2. Problem complexity: The ai tool that adopts needs to adapt to the problem. The generalist models of AI, such as conversational tools, may not be suitable for making decisions for niche challenges. The way in which the AI is criticized: Does the correct data source have relevant to the problem you are looking for? But the even bigger question is how it deals with randomness. Phil Wainewright talks about the “ingenuity of humans” that today's systems cannot replicate. In the world of finance, if you are looking for forecasts, there is a multiplicity of known factors that affect commercial performance, but there are also black swans to which they are very difficult to train an AI to adapt. How will your AI model deal with randomness?
3. Transparency of decision making: If we are going to let and trust the AI agents to make more decisions in financial environments, then we must be able to trust the answers they provide. Non -supervised learning is a key step on the way to “let go”, but this requires confidence both in the model used and training data. With LLMS, this process can also become inefficient. The more data they require to train the AI, the greatest it becomes the black box, the more difficult to handle and the more difficult it is to understand decision making.

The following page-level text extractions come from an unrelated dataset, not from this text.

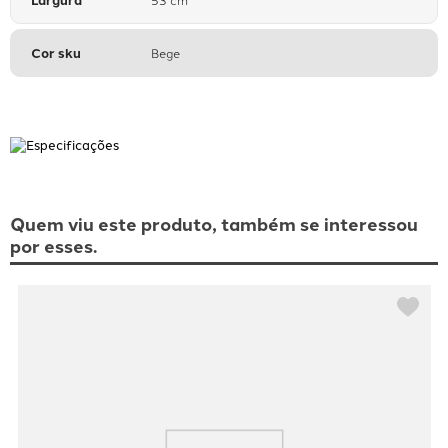
Cor sku
Bege
Quem viu este produto, também se interessou
por esses.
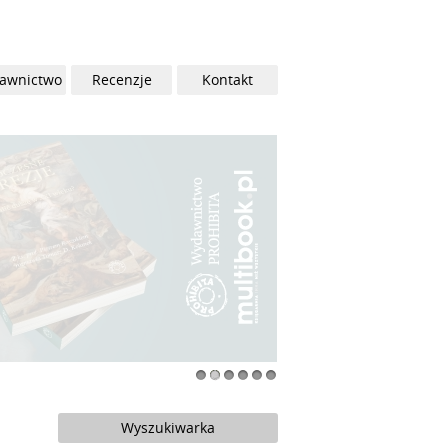
awnictwo
Recenzje
Kontakt
1
2
3
4
5
6
Wyszukiwarka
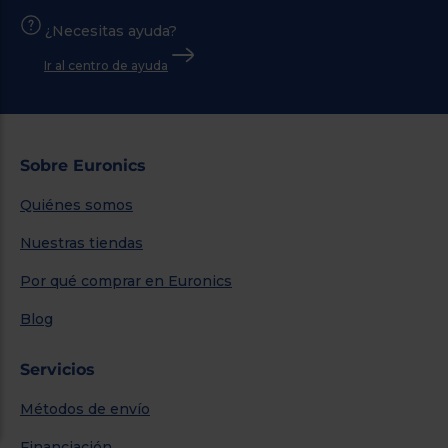
¿Necesitas ayuda?
Ir al centro de ayuda
Sobre Euronics
Quiénes somos
Nuestras tiendas
Por qué comprar en Euronics
Blog
Servicios
Métodos de envío
Financiación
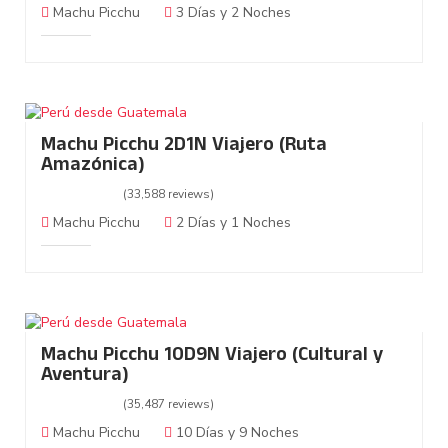
Machu Picchu
3 Días y 2 Noches
Machu Picchu 2D1N Viajero (Ruta
Amazónica)
(33,588 reviews)
Machu Picchu
2 Días y 1 Noches
Machu Picchu 10D9N Viajero (Cultural y
Aventura)
(35,487 reviews)
Machu Picchu
10 Días y 9 Noches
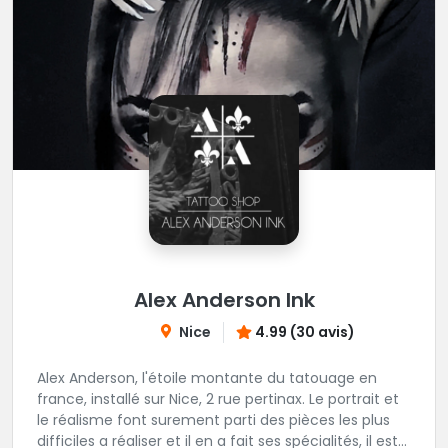
Alex Anderson Ink
Nice
4.99 (30 avis)
Alex Anderson, l'étoile montante du tatouage en
france, installé sur Nice, 2 rue pertinax. Le portrait et
le réalisme font surement parti des pièces les plus
difficiles a réaliser et il en a fait ses spécialités, il est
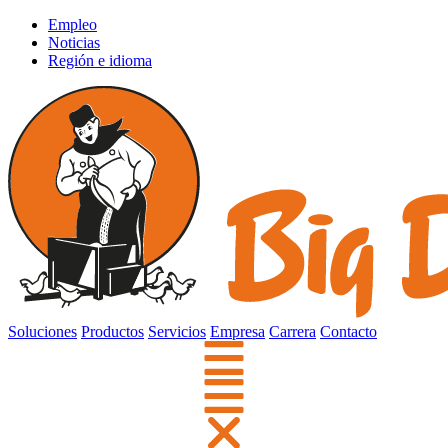
Empleo
Noticias
Región e idioma
Soluciones
Productos
Servicios
Empresa
Carrera
Contacto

It also raises the risk that unreliable data sources are introduced in the model. Companies cannot afford to trust technologies and data that cannot be decoded, so it is essential to find more elegant and simplified ways to demonstrate what data are being used and how the model uses the data to reach decisions.

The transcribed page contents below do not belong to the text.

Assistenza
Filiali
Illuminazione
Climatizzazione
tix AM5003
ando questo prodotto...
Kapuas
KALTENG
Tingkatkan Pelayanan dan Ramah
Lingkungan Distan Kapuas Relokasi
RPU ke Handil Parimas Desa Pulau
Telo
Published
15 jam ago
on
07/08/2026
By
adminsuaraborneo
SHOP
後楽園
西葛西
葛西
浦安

Addressing these priorities from the beginning will give the CFO the confidence that AI is being adopted as part of a structured approach, surrounded by defined policies and guidelines. Having such checks and balances will guarantee the adoption of AI is not a jump of faith. Certainly, there is an element of entering the unknown, because we still do not know the total reach of what they will be capable of mature technologies of AI, but if you approach well, you will not feel that you are attached to a bungee, cooking the fingers of the feet on the edge of the cliff while you put yourself in psyche.